The ingredients of each poison pill vary, but they're all designed to give corporate boards an option to flood the market with so much newly created stock that a takeover becomes prohibitively expensive. The strategy was popularized back in the 1980s when publicly held companies were being stalked by corporate raiders such as Carl Icahn — now more frequently described as “activist investors."
Although they are supposed to help prevent an unsolicited takeover, poison pills also often open the door to further negotiations that can force a bidder to sweeten the deal. If a higher price makes sense to the board, a poison pill can simply be cast aside along with the acrimony it provoked, clearing the way for a sale to completed.

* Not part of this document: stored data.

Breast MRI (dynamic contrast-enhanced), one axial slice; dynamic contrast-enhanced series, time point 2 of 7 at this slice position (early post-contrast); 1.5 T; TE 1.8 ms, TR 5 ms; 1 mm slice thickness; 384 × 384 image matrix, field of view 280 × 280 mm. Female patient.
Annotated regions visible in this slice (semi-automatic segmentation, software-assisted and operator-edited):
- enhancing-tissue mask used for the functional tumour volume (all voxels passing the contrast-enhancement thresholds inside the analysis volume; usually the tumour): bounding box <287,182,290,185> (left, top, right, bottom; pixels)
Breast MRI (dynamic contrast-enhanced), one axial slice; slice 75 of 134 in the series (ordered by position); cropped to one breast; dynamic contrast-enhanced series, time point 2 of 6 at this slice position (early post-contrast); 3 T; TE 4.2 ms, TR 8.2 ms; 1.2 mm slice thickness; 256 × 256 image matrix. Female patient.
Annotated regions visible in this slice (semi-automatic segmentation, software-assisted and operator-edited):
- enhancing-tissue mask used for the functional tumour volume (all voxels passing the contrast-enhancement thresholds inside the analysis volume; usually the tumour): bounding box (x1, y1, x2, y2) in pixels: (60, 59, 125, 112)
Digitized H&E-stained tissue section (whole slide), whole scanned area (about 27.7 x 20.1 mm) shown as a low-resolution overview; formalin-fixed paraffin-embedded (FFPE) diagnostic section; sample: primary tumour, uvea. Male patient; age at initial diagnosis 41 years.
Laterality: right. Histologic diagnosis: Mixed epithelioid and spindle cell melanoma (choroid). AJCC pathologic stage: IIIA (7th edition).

Adopting a poison pill also frequently results in lawsuits alleging that a corporate board and management team is using the tactic to keep their jobs against the best interests of shareholders. These complaints are sometimes filed by shareholders who think a takeover offer is fair and want to cash out at that price or by the bidder vying to make the purchase.
“If the current Twitter board takes actions contrary to shareholder interests, they would be breaching their fiduciary duty," Musk tweeted. “The liability they would thereby assume would be titanic in scale."
He made them swallow a poison pill.
https://abcnews.go.com/Technology/wireStory/explainer-twitters-poison-pill-supposed-84110702
It works if the government helps out. It backfires if they don't.